* _Excerpted passage_
↓↓↓
SMB Group’s 2013 Top 10 SMB Technology Market Predictions

smbfinalHere are the SMB Group’s Top 10 SMB Technology Predictions for 2013! A more detailed description of each follows below.

1.    Progressive SMBs Sprint Ahead of Peers
2.    SMBs Prepare to Optimize for Mobile Computing
3.    Social Gets Serious
4.    Integration Becomes a Top Priority for Medium Businesses
5.    Information Overflow Drives Demand for Infrastructure and Data Protection Solutions
6.    The Channel Transforms for a New Technology Landscape
7.    Cloud Cover Expands
8.    The Big Gap in Big Data Grows for Small Businesses
9.    SMB Interest and Involvement in Big Company Supplier Networks Dials Up
10.  Successful SMB Vendors Sharpen the Segmentation Lens

(Use this link for a .pdf version: Top 10 SMB Technology Predictions for 2013)

2013 Top 10 SMB Technology Market Predictions in Detail

1.    Progressive SMBs Sprint Ahead of Peers. Last year we identified a distinct correlation between SMB investments in technology and their business performance. Progressive SMBs are more growth driven, invest more in technology and use technology for competitive advantage. They are also much more likely to anticipate revenue gains than peers whose tech investments are flat or declining—and the gap is widening. In 2011, 81% of SMBs that planned to spend more on technology forecast revenue growth for 2012, while only 45% of SMBs with flat IT budgets, and just 34% of those with decreased IT budgets expected their businesses to grow. Now, in our recently completed 2012 SMB Routes to Market Study, we see that 85% of SMBs that plan to invest more in technology anticipate revenue increases; only 42% of those planning to decrease IT spending expect revenues to rise, and 38% that planning for flat IT investments are anticipating growth. We expect this gap to continue to grow as more SMBs make the technology-business performance connection and see business benefit from it.
↑↑↑
Dataset records
↓↓↓
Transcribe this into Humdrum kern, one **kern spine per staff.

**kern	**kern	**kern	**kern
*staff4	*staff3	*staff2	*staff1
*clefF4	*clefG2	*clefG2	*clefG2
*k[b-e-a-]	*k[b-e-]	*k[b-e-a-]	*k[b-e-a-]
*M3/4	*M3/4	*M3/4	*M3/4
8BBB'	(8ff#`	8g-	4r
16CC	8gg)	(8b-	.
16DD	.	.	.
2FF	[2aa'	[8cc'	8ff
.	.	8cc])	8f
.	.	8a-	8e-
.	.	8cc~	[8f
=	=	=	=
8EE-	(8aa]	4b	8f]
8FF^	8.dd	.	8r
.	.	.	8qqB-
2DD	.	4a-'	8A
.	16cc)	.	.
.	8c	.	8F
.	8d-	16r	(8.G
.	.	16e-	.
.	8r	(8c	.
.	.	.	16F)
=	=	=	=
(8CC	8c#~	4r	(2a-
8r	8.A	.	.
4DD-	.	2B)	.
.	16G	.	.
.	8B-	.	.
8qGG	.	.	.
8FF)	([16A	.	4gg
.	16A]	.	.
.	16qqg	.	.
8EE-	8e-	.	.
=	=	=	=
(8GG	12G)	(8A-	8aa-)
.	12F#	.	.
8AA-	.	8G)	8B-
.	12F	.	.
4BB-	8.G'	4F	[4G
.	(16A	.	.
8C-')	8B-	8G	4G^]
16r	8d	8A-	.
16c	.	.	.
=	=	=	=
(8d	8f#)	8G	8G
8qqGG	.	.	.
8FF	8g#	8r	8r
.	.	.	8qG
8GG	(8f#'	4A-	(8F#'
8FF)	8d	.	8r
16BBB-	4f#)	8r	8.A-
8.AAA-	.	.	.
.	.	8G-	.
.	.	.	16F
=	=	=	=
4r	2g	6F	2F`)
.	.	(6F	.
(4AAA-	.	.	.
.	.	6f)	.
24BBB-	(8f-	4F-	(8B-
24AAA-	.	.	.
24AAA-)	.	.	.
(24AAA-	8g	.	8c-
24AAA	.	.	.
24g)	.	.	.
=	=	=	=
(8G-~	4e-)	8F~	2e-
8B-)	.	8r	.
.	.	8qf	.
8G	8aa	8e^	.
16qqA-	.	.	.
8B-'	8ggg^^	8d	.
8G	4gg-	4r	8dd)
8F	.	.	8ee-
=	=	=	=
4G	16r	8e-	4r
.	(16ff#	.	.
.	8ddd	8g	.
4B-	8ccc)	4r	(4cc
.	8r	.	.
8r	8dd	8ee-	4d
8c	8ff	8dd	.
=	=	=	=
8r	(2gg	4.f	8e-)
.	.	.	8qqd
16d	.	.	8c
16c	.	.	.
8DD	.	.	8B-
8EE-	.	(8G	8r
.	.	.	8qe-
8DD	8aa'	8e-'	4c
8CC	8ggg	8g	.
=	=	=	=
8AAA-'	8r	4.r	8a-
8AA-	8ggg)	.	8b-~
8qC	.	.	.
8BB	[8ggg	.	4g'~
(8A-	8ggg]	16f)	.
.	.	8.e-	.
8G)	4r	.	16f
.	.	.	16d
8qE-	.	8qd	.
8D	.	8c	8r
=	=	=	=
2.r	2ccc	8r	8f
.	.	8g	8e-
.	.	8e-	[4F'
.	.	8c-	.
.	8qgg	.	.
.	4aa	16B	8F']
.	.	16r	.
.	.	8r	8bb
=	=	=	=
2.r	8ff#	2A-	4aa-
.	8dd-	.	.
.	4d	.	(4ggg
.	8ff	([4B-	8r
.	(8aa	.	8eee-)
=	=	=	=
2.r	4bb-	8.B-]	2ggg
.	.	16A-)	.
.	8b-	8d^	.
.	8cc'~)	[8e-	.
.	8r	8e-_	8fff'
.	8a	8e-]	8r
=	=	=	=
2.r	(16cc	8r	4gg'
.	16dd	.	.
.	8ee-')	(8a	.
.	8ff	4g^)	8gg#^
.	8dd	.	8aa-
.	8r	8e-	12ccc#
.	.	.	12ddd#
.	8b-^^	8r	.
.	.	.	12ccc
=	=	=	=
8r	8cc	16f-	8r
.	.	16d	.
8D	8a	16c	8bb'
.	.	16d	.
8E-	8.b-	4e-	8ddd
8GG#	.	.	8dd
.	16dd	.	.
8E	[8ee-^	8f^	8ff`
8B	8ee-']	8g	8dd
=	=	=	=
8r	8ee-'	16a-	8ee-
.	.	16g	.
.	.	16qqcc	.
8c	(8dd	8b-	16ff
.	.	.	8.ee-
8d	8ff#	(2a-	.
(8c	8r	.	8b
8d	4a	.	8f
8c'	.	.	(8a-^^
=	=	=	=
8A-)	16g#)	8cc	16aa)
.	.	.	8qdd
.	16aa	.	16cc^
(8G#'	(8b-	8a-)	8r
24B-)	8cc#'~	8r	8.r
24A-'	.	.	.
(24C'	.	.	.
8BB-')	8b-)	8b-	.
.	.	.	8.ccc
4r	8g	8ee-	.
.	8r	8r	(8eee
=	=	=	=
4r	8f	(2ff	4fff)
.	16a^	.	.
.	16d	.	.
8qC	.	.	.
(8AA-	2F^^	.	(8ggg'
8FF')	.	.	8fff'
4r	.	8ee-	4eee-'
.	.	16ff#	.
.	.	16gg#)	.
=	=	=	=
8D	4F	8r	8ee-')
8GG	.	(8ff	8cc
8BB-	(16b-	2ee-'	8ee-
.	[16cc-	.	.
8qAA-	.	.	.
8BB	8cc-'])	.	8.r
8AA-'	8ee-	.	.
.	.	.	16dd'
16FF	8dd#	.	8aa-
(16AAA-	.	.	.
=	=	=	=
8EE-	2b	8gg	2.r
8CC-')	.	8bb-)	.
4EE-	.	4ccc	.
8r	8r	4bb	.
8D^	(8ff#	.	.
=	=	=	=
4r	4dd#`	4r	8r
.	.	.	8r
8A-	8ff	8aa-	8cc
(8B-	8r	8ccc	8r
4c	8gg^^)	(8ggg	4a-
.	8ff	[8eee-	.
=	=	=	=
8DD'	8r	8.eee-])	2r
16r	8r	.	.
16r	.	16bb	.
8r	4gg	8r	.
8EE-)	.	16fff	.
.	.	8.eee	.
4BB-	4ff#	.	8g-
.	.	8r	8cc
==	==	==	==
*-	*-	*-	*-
↑↑↑
* _Required actions_
• A. In the SMB technology predictions, what percentage of SMBs planning to invest more in technology anticipate revenue increases, according to the 2012 SMB Routes to Market Study?
• B. Extend the SMB technology predictions past their last sentence.

* _Task-by-task answers_
• A. 85%

• B.
2.    SMBs Prepare to Optimize for Mobile Computing. Comparison of our 2010 and 2012 SMB Mobile Solutions studies shows SMB adoption of mobile solutions soaring over the past couple of years. SMB use of mobile business apps for employees rose from 17.5% to 21% from late 2010 to 2012, adoption of mobile-friendly websites ticked up from 18% to 34.5%, and mobile commerce adoption increased by 5%. But most SMBs haven’t yet figured out how to manage the explosion of devices, apps and the “bring your own device” (BYOD) phenomena. As mobile expenses skyrocket and business reliance on mobile increases, SMBs will become more strategic about their mobile investments. They will increasingly focus on mobile management and security, and on integrating mobile apps more effectively with other business workflows and applications. Vendors that can supply easy to deploy, cost-effective mobile device management, platforms and solutions to help them more efficiently manage and derive value from mobile will have a receptive audience.

3.    Social Gets Serious. The percentage of SMBs that use social in their businesses has jumped over the past year, from 53% in 2011 to 58% in 2012. But, our 2012 SMB Social Business Study reveals that only 28% of SMBs are using social strategically; the majority take an informal, ad hoc approach. In the early going, simply using social media—however experimentally—has been a way to differentiate. But the social bar is rising. To ensure that their increasingly time-intensive investment in social pays off, more SMBs will want to develop plans to map their social efforts to specific business objectives and outcomes. But, vendors will need to step up to help enable this, providing solutions and services that make it easier to coordinate, manage and integrate social activities in a more time-effective and cost-efficient way.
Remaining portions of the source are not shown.